Nous souhaitons prolonger leur effort en ouvrant la revue aux différents aspects de la « libre pensée » à l’époque classique, maintenant qu’il est avéré qu’elle existe bel et bien, comme le montre le succès de ces dix années de publication continue de la revue. Il nous faut l’approfondir, en explorer les formes plus ou moins fidèles à la religion, ou franchement matérialistes et athées, françaises ou étrangères, mais toutes, européennes et liées à l’essor de la République des Lettres. Les conditions économiques et sociales en expliquent bien sûr, l’émergence, et celles-ci ont aussi toujours été les bienvenues dans cette revue. L’intérêt actuel pour les Lumières rend ces études d’autant plus utiles que l’on parle souvent de façon vague et erronée des « racines » : soyons clairs, il ne s’agit nullement pour nous de découvrir des « racines ». En effet, une grande leçon, sans nul doute, d’une étude sérieuse des sources est de reconnaître qu’elles sont multiples et, finalement, se confondent. Mais dégager leur cheminement offre un intérêt majeur qui est de dénoncer les illusions d’origine idéologique.

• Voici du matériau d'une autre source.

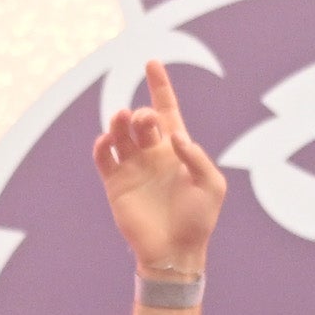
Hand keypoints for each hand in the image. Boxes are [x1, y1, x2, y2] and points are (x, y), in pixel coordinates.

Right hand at [92, 61, 226, 278]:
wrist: (174, 252)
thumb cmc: (199, 220)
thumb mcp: (213, 186)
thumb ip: (197, 157)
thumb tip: (174, 137)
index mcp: (177, 149)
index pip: (166, 109)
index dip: (159, 86)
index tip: (151, 63)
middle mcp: (153, 154)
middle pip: (142, 119)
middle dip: (142, 112)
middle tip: (144, 122)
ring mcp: (133, 167)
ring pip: (119, 132)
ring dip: (119, 121)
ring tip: (122, 121)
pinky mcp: (115, 183)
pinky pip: (103, 156)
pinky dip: (102, 144)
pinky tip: (107, 141)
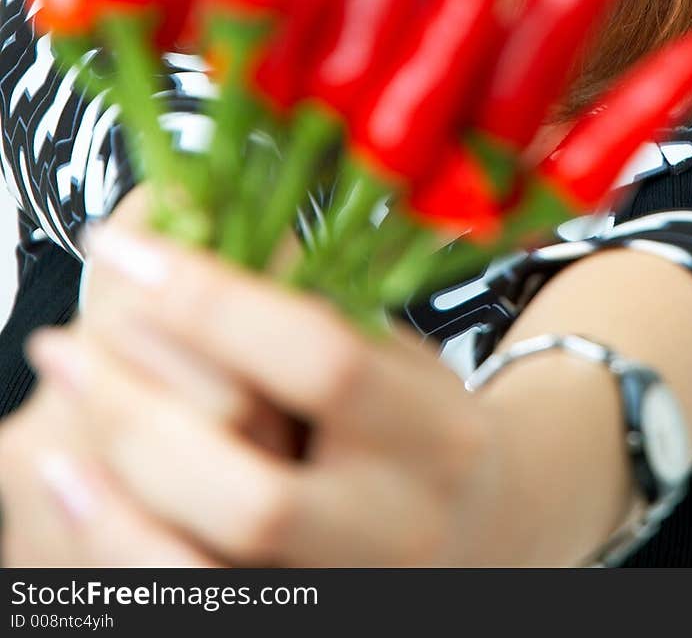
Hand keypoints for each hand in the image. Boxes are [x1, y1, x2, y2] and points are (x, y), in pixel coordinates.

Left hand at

L’importance des stratégies d’écriture des libertins fait que ces « représentations » et ces « idées » ne sont pas la propriété des seuls philosophes et la revue, malgré son titre, comprend autant d’articles écrits par les spécialistes désignés par l’Institution comme « littéraires » que comme « philosophes ». De même, nous rejetons la coupure entre les auteurs dits « mineurs » et les « grands » philosophes : les auteurs de la libre 11pensée peuvent être des poètes, des romanciers, des fabulistes, d’aimables conteurs ou des auteurs de traités systématiques, tous ayant en commun des positions, plus ou moins conceptualisées, qui remettent en question l’ontologie, l’épistémologie, la physique et la morale officielles issues de la théologie : à ce titre, ils peuvent alors, par leurs questions, leurs moqueries ou simplement leur étonnement, susciter la réflexion des philosophes (Hobbes, Bayle, Spinoza etc.) de même que, réciproquement, les philosophes peuvent fournir à ces penseurs des outils conceptuels : le dialogue est constant entre les « libertins » et les « philosophes ».
Notre revue est ouverte à tous les chercheurs. Elle se veut être à la fois spécialisée et ouverte à toutes les interprétations, comme elle l’a toujours été.